O Federal Reserve anunciou às 15h desta quarta-feira (29) a decisão de manter a política monetária e fixou a taxa básica entre 3,50 e 3,75%, em linha com um cenário de incertezas externas e mudança iminente no comando da instituição. Com o resultado, a atenção do mercado se volta agora ao comunicado e às indicações sobre o rumo dos juros nos próximos meses.
Ainda hoje, a partir das 15h30, Jerome Powell fará uma coletiva em que abordará mais detalhes sobre a reunião e escolha dos juros.
De acordo com o IstoÉ Dinheiro, a decisão ocorre em meio à inflação ainda acima da meta e à recente alta dos preços de energia, fatores que vêm limitando mudanças mais rápidas na política monetária. Ao mesmo tempo, esta reunião marca um momento de transição, já que pode ser a última sob a presidência de Jerome Powell.
Com isso, investidores avaliam não apenas o número divulgado, mas principalmente o tom adotado pelo banco central e os sinais sobre a continuidade da estratégia.
Reunião ocorre sob pressão inflacionária
A definição dos juros acontece em um contexto de inflação persistente e mercado de trabalho ainda aquecido nos Estados Unidos. Esses fatores sustentam uma postura mais cautelosa por parte da autoridade monetária.
Integrantes do Fed já vinham demonstrando preocupação com a alta dos preços de energia, impulsionada por tensões no Oriente Médio, e com o risco de esse movimento se espalhar pela economia.

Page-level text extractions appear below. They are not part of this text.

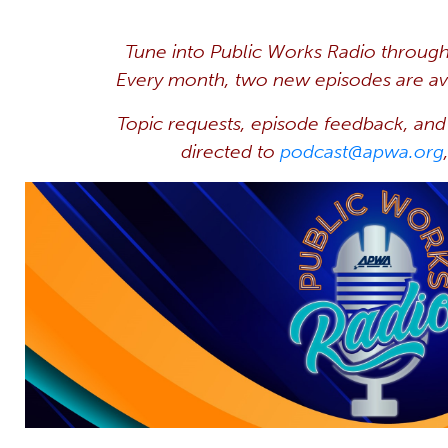
Tune into Public Works Radio through
Every month, two new episodes are ava
Topic requests, episode feedback, and 
directed to
podcast@apwa.org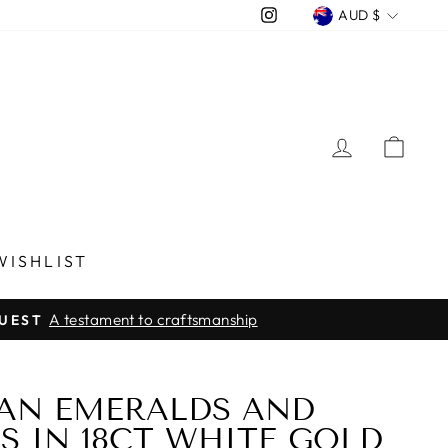
CURREN
Instagram
AUD $
LOG IN
CA
WISHLIST
A testament to craftsmanship
QUEST
AN EMERALDS AND
 IN 18CT WHITE GOLD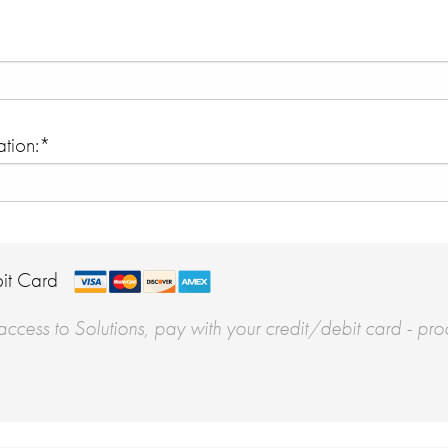
tion:*
it Card
ccess to Solutions, pay with your credit/debit card - pro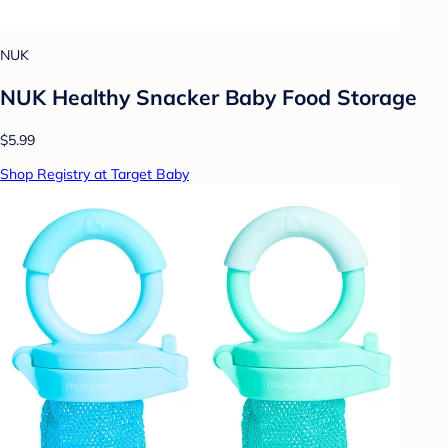
NUK
NUK Healthy Snacker Baby Food Storage
$5.99
Shop Registry at Target Baby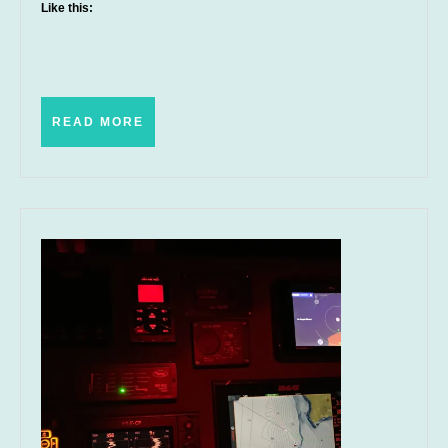
Like this:
READ
READ MORE
MORE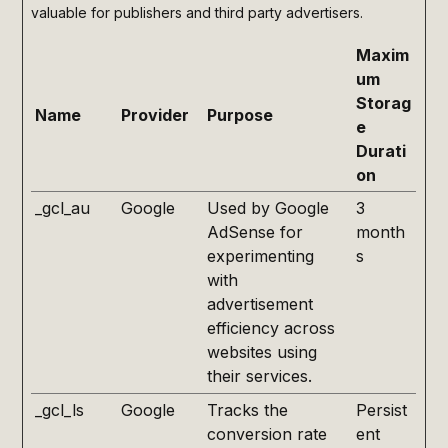
valuable for publishers and third party advertisers.
Maxim
um
Storag
Name
Provider
Purpose
e
Durati
on
_gcl_au
Google
Used by Google
3
AdSense for
month
experimenting
s
with
advertisement
efficiency across
websites using
their services.
_gcl_ls
Google
Tracks the
Persist
conversion rate
ent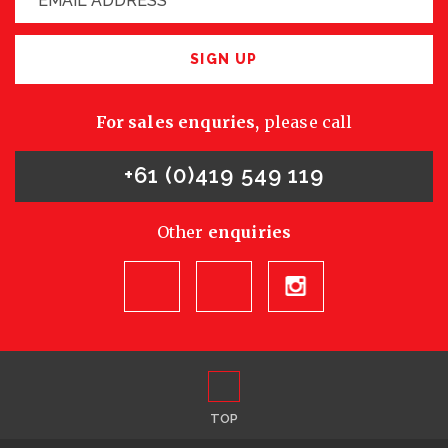
SIGN UP
For sales enquries,
please call
+61 (0)419 549 119
Other
enquiries
TOP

Diante desse cenário, o banco central vinha mantendo os juros em patamar elevado, reduzindo o espaço para cortes no curto prazo.
Super quarta amplia impacto global
A decisão do Fed ocorre no mesmo dia da reunião do Comitê de Política Monetária no Brasil, formando a chamada super quarta. O resultado americano foi divulgado antes da definição brasileira, prevista para 18h30.
Esse alinhamento aumenta a volatilidade nos mercados e amplia a importância das sinalizações feitas pelas autoridades monetárias. Mais do que o nível da taxa, o foco está nas perspectivas futuras.
Segundo o InfoMoney, a leitura dominante é de que o tom dos comunicados deve influenciar diretamente câmbio, juros e ativos de risco.
O que é o Fed e como atua?
O Federal Reserve é o banco central dos Estados Unidos e tem como missão controlar a inflação e sustentar o nível de emprego. A principal ferramenta utilizada é a taxa de juros.
Quando os preços sobem, os juros são elevados para conter o consumo. Em momentos de desaceleração, a estratégia é estimular a economia com taxas menores.
Conforme o G1, os juros chegaram a níveis elevados recentemente e passaram a ser mantidos estáveis diante de um ambiente global mais incerto.
Pressão política e transição no comando
A reunião também ocorre sob pressão do presidente dos Estados Unidos, Donald Trump, que tem defendido juros mais baixos como forma de estimular a economia.
As críticas ao atual presidente do Fed, Jerome Powell, se intensificaram nos últimos meses, acompanhadas de investigações sobre sua gestão. Uma dessas apurações foi encerrada sem acusações formais.
Ainda, conforme já explicado pelo O Brasilianista, esse cenário coincide com a possível chegada de Kevin Warsh ao comando da instituição nas próximas semanas, o que adiciona incertezas sobre a condução futura da política monetária.